▶ **Task description**
Your job is to return each record exactly, minus any pictures.

▶ **Data provided**
· · · · ·
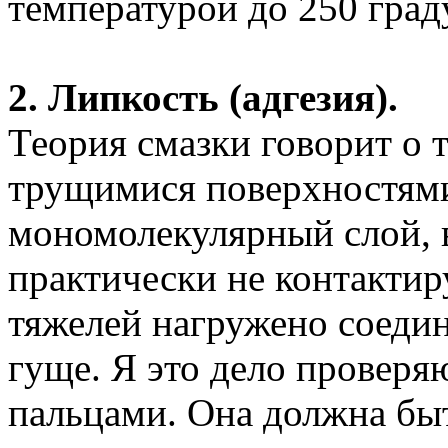
температурой до 250 град
2. Липкость (адгезия).
Теория смазки говорит о 
трущимися поверхностями
мономолекулярный слой, в
практически не контактир
тяжелей нагружено соедин
гуще. Я это дело проверя
пальцами. Она должна бы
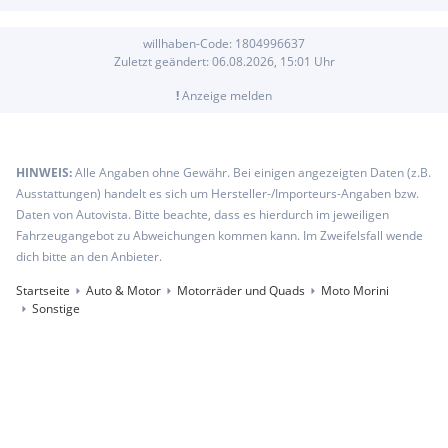
willhaben-Code:
1804996637
Zuletzt geändert:
06.08.2026, 15:01
Uhr
!
Anzeige melden
HINWEIS:
Alle Angaben ohne Gewähr. Bei einigen angezeigten Daten (z.B.
Ausstattungen) handelt es sich um Hersteller-/Importeurs-Angaben bzw.
Daten von Autovista. Bitte beachte, dass es hierdurch im jeweiligen
Fahrzeugangebot zu Abweichungen kommen kann. Im Zweifelsfall wende
dich bitte an den Anbieter.
Startseite
Auto & Motor
Motorräder und Quads
Moto Morini
Sonstige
· · · · ·
▶ **Exercise result**
температурой до 250 град
2. Липкость (адгезия).
Теория смазки говорит о 
трущимися поверхностями
мономолекулярный слой, в
практически не контактир
тяжелей нагружено соедин
гуще. Я это дело проверя
пальцами. Она должна бы
willhaben-Code:
1804996637
Zuletzt geändert:
06.08.2026, 15:01
Uhr
!
Anzeige melden
HINWEIS:
Alle Angaben ohne Gewähr. Bei einigen angezeigten Daten (z.B.
Ausstattungen) handelt es sich um Hersteller-/Importeurs-Angaben bzw.
Daten von Autovista. Bitte beachte, dass es hierdurch im jeweiligen
Fahrzeugangebot zu Abweichungen kommen kann. Im Zweifelsfall wende
dich bitte an den Anbieter.
Startseite
Auto & Motor
Motorräder und Quads
Moto Morini
Sonstige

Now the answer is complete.